RECORDS FOR PROCESSING Start Marker

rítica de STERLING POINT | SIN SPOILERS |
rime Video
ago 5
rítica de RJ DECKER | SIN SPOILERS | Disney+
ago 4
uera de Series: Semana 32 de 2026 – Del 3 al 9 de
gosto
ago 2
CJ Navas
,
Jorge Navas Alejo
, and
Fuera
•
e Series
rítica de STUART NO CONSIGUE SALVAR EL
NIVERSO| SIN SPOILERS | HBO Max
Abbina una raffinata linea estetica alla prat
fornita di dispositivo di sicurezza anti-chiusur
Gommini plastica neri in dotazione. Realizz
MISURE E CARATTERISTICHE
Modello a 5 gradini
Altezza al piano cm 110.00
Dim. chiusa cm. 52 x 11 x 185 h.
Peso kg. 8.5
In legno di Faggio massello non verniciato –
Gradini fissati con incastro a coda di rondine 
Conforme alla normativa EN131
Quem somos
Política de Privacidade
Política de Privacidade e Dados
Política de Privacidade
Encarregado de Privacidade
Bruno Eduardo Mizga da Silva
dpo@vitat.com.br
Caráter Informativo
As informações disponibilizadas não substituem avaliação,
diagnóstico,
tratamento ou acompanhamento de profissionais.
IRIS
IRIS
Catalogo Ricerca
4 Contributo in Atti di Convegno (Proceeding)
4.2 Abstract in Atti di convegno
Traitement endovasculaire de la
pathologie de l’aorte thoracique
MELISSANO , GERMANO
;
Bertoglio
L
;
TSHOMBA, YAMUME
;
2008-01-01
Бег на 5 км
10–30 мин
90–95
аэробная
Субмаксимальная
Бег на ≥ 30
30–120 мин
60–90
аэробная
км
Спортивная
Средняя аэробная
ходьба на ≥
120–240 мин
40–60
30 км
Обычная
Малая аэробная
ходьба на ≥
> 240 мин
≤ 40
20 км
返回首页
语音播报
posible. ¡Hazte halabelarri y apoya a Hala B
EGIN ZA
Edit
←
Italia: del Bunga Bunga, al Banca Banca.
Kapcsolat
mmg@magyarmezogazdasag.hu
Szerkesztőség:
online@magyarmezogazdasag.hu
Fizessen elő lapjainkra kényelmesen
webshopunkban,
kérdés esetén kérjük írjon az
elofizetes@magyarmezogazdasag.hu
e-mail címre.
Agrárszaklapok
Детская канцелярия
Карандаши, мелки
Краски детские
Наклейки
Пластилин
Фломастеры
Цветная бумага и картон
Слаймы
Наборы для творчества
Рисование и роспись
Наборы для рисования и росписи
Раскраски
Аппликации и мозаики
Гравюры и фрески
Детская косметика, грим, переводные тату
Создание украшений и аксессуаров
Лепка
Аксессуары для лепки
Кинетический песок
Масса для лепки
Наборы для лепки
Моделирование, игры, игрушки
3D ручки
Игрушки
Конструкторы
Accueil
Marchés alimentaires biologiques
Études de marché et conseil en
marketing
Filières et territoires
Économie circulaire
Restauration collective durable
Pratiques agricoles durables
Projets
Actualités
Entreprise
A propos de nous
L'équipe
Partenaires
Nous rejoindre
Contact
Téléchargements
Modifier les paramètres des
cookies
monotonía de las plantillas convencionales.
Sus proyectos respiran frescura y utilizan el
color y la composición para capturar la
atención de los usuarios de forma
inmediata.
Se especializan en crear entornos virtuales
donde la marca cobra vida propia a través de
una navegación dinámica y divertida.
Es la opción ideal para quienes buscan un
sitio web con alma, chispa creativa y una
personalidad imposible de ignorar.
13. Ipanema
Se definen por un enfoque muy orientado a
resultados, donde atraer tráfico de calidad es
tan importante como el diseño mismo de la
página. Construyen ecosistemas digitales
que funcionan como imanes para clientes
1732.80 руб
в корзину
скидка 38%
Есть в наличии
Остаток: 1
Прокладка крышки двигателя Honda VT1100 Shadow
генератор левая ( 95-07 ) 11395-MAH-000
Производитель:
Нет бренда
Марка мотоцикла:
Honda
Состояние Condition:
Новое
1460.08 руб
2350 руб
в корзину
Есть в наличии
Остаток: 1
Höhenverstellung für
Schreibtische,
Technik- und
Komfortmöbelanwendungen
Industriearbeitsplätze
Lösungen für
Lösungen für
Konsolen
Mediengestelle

RECORDS FOR PROCESSING End Marker

REQUIRED WORK = Please retype the listing word for word, from its first line through the line containing "mmg@magyarmezogazdasag.hu", and add nothing else.

EXPECTED OUTPUT =
rítica de STERLING POINT | SIN SPOILERS |
rime Video
ago 5
rítica de RJ DECKER | SIN SPOILERS | Disney+
ago 4
uera de Series: Semana 32 de 2026 – Del 3 al 9 de
gosto
ago 2
CJ Navas
,
Jorge Navas Alejo
, and
Fuera
•
e Series
rítica de STUART NO CONSIGUE SALVAR EL
NIVERSO| SIN SPOILERS | HBO Max
Abbina una raffinata linea estetica alla prat
fornita di dispositivo di sicurezza anti-chiusur
Gommini plastica neri in dotazione. Realizz
MISURE E CARATTERISTICHE
Modello a 5 gradini
Altezza al piano cm 110.00
Dim. chiusa cm. 52 x 11 x 185 h.
Peso kg. 8.5
In legno di Faggio massello non verniciato –
Gradini fissati con incastro a coda di rondine 
Conforme alla normativa EN131
Quem somos
Política de Privacidade
Política de Privacidade e Dados
Política de Privacidade
Encarregado de Privacidade
Bruno Eduardo Mizga da Silva
dpo@vitat.com.br
Caráter Informativo
As informações disponibilizadas não substituem avaliação,
diagnóstico,
tratamento ou acompanhamento de profissionais.
IRIS
IRIS
Catalogo Ricerca
4 Contributo in Atti di Convegno (Proceeding)
4.2 Abstract in Atti di convegno
Traitement endovasculaire de la
pathologie de l’aorte thoracique
MELISSANO , GERMANO
;
Bertoglio
L
;
TSHOMBA, YAMUME
;
2008-01-01
Бег на 5 км
10–30 мин
90–95
аэробная
Субмаксимальная
Бег на ≥ 30
30–120 мин
60–90
аэробная
км
Спортивная
Средняя аэробная
ходьба на ≥
120–240 мин
40–60
30 км
Обычная
Малая аэробная
ходьба на ≥
> 240 мин
≤ 40
20 км
返回首页
语音播报
posible. ¡Hazte halabelarri y apoya a Hala B
EGIN ZA
Edit
←
Italia: del Bunga Bunga, al Banca Banca.
Kapcsolat
mmg@magyarmezogazdasag.hu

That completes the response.